Networked application with running problems

Hello Experts,

I'm a Delphi 7 programmer and have developed a multi-threaded network application that basically queues and generates database reports in printed and pdf format. The problem is that the application works 100% perfect on all segments of the network when the network isn't busy. However, when the network gets busy, it works 100% fine on the segment in which I've developed it, but in other areas of the network it either completely fails to produce the reports or it misses reports or data on reports intermittently.

The situation has become serious now that the network team consider my application to be the problem rather than the network it's running on and I've been asked to consider redevelopment (about 9 months work with all of the reports to rewrite). However, I find this difficult to understand when it can run fine on my segment of the network.

Can anybody shed some light on this problem and confirm my suspicions that it is more likely a network issue than the app, which after all runs fine all the time on one segment of the network (busy or not). Any suggestions as to what may be causing these inconsistencies would be greatly appreciated.
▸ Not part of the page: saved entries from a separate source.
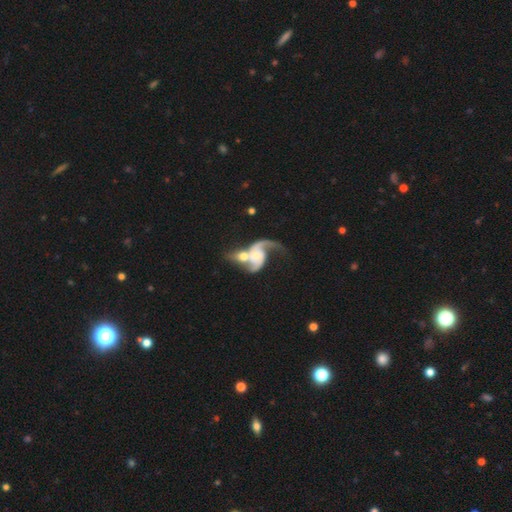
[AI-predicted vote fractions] Smooth or featured?
  - featured or disk: 81% *
  - smooth: 13%
  - star or artifact: 5%
Edge-on disk?
  - no: 97% *
  - yes: 3%
Bar?
  - no: 61% *
  - weak: 30%
  - strong: 9%
Spiral arms?
  - yes: 91% *
  - no: 9%
Spiral winding?
  - loose: 62% *
  - medium: 29%
  - tight: 9%
Spiral arm count?
  - 2: 64% *
  - 1: 27%
  - can't tell: 5%
  - 3: 2%
  - 4: 1%
  - more than 4: 1%
Bulge size?
  - small: 46% *
  - moderate: 40%
  - none: 7%
  - large: 6%
  - dominant: 2%
Merging?
  - merger: 69% *
  - major disturbance: 13%
  - none: 12%
  - minor disturbance: 6%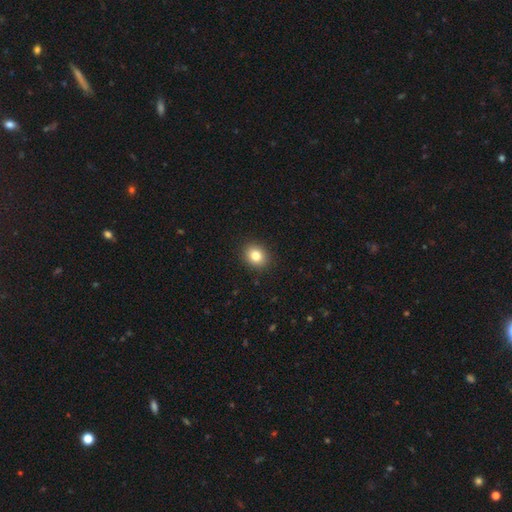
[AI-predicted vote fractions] This appears to be a smooth galaxy with no disk features (83%) that is round (57%). Merging: none (91%).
The details of are as follows:

The network:
We are running on a NetWare system on IPX on a single Dell PowerEdge dual-processor server (purchased new last year) with a mix of mainly 100BASE-TX and a few 10BASE-T workstations over a fibre backbone. The network team has recently changed hubs for Allied Telesyn switches on the 100Mbs segments of the network. At busy times there are probably in excess of 30 workstations running database apps from the server.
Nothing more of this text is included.